How Ford would love to recreate the success of the original Mustang. To give them their due, they tried very hard at the launch of the latest generation Mustang, held simultaneously in five cities (New York, Los Angeles, Barcelona, Shanghai and Sydney). It was more stage show extravaganza than car launch, with a collection of earlier Mustangs, Will Power’s not-so-famous stand-up comedian brother, Shane (“Dunny man Kenny”) Jacobsen and bands that got their start on shows like The Voice, The X Factor and Australia’s Got Talent (explaining why I didn’t recognise any of them).

Band Stonefield at the Mustang Reveal in Sydney

When the Mustang goes on sale in Australia (tellingly, a couple of months before local Ford Falcon production ends), it will be the first time the model has been officially sold here since the late 1960s, although in 2001 and 2002, Tickford Vehicle Engineering converted a number of left-hand drive cars for Blue Oval fans who wouldn’t be seen dead in a Holden Monaro (they cost an eye-watering $90,000 and maybe 400 were sold). The new car will be the first Mustang factory-built in right-hand drive rather than requiring conversion post-production. It borrows heavily from the design elements of previous Mustangs, with a long bonnet behind a chunky grille, a falling roofline leading the eye to a short bootlid above a modern take on Mustang’s traditional three-piece tail lights. There will be both coupe and convertible variants.

Of course, the hero car will be powered by a big V8 engine, but in something of a surprise, there will also be a 2.3-litre turbocharged inline four-cylinder engine. The V8 is closely related to the engine currently powering Ford Performance Vehicles’ GS and GT. While some will sneer at the four-cylinder EcoBoost engine, it actually manages to produce more power and torque than the US-spec 3.7-litre V6 that Ford won’t be bringing down under. The same EcoBoost engine is rumoured to be under the bonnet of the next version of the Ford Focus RS hot hatch. With both engines, Mustang buyers can choose a six-speed manual transmission or opt for the six-speed automatic with steering-wheel mounted paddles.

Ford no doubt hopes that the new four-cylinder Mustang will fare better than its predecessor, sold between 1978 and 1993. There was a forgettable 2.3-litre turbo model from 1984 to 1986 and Ford’s plans to sell 10,000 a year in the US proved ridiculously optimistic – it took them two and a half years to sell that many and it was quietly discontinued.

The entry-level 1964 Mustang was, by any measure, a real poverty-pack, stripped-out base model; the sixth-generation Mustang gets all the creature comforts modern buyers expect, including radar cruise control, blind-spot warning, sensor key, premium sound system and an interior that will, hopefully, lay to rest memories of American hard plastics and poor fit and finish.
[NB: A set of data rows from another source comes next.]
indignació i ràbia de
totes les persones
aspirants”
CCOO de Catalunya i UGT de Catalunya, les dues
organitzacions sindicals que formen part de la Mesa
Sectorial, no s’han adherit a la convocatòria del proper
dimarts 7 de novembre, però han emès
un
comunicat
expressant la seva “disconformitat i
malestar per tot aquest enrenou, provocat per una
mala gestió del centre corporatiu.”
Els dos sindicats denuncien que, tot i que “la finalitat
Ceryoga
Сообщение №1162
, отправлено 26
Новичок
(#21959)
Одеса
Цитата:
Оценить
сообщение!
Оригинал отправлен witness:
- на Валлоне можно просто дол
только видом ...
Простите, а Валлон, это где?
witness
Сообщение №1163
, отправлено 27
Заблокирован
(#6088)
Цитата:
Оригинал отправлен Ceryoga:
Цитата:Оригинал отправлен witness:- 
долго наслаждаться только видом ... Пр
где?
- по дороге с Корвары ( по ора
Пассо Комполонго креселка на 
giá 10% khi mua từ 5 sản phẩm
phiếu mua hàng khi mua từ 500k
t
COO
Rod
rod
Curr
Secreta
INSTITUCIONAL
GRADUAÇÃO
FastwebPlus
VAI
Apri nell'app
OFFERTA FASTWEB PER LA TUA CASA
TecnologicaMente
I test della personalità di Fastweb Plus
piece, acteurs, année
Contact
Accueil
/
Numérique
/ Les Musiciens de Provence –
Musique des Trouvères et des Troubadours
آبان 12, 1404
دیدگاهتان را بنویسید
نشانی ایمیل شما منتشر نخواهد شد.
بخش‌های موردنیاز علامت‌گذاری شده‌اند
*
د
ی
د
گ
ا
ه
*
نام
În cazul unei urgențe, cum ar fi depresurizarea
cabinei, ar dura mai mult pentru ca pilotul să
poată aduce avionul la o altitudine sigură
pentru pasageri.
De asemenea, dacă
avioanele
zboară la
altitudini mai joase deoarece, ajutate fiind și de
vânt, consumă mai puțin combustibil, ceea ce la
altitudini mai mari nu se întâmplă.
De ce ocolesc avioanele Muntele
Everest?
The new Ford Mustang features a beautiful interior

Ford Australia is being understandably coy about revealing the price of a car that won’t arrive here for 12 months, but most observers are estimating a starting price of around $45,000 for the four-cylinder model and perhaps $75,000 for the V8.

Local Ford president, Bob Graziano declares the Mustang to be “the beginning of the next 100 years of Ford in Australia”. That may be so, but despite the new Mustang carrying a famous name, everything else has changed forever.